### TASK GOAL
Rewrite every line of the rows below as a Markdown table with the columns n and Line, where n numbers each line, and skip any blank lines. Leave the pictures out of the answer.

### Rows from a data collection
+--

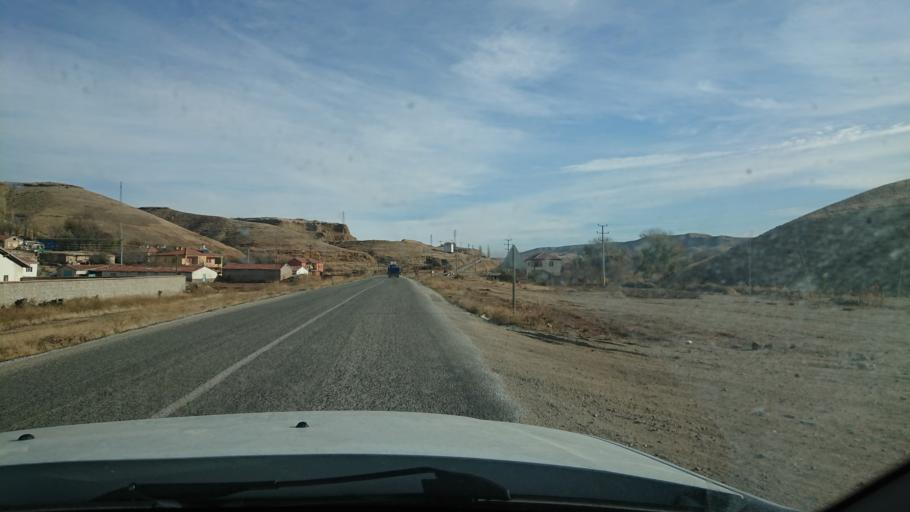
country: TR
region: Aksaray
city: Acipinar
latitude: 38.4842
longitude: 33.9100
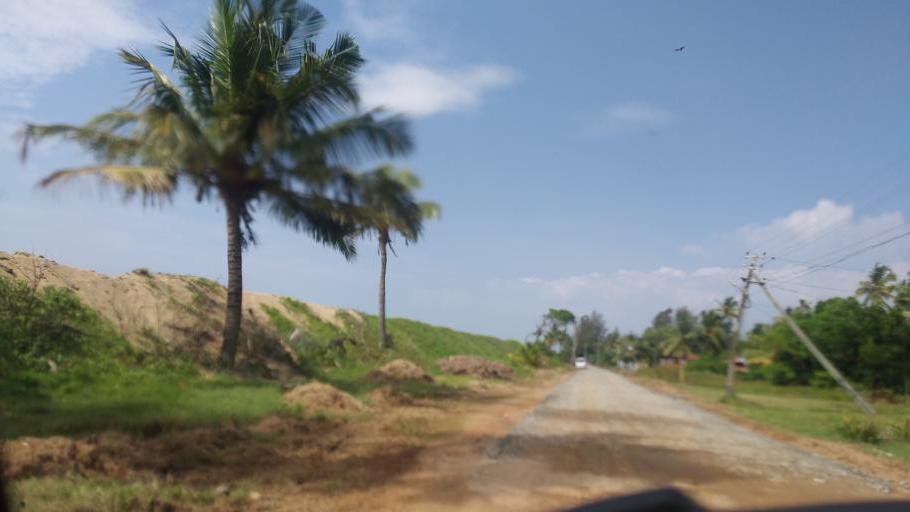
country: IN
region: Kerala
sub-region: Ernakulam
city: Elur
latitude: 10.0618
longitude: 76.1998
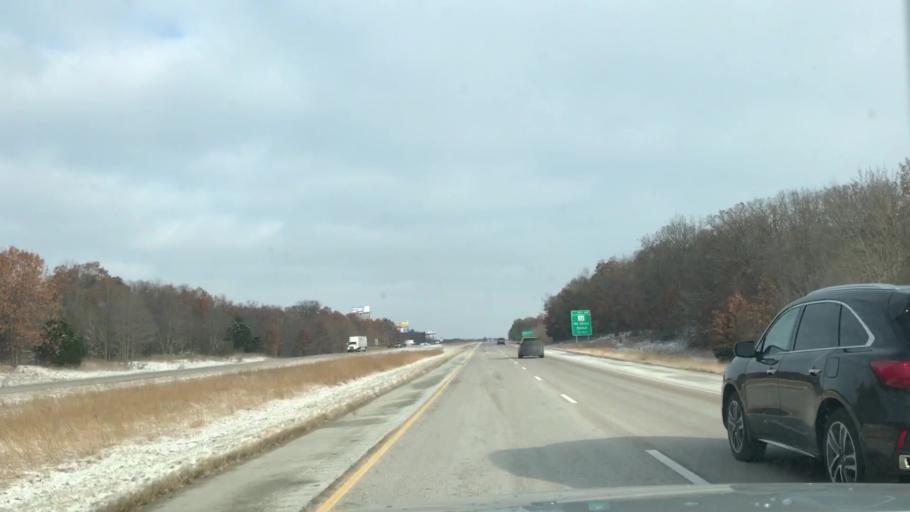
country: US
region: Illinois
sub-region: Macoupin County
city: Mount Olive
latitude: 39.0597
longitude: -89.7556
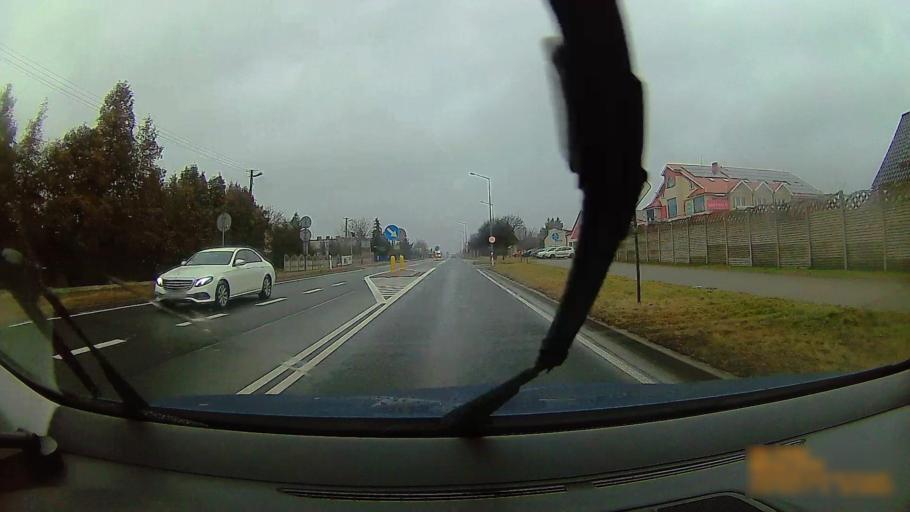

+--

### WRITTEN RESPONSE
| n | Line |
|---|---|
| 1 | country: TR |
| 2 | region: Aksaray |
| 3 | city: Acipinar |
| 4 | latitude: 38.4842 |
| 5 | longitude: 33.9100 |
| 6 | country: IN |
| 7 | region: Kerala |
| 8 | sub-region: Ernakulam |
| 9 | city: Elur |
| 10 | latitude: 10.0618 |
| 11 | longitude: 76.1998 |
| 12 | country: US |
| 13 | region: Illinois |
| 14 | sub-region: Macoupin County |
| 15 | city: Mount Olive |
| 16 | latitude: 39.0597 |
| 17 | longitude: -89.7556 |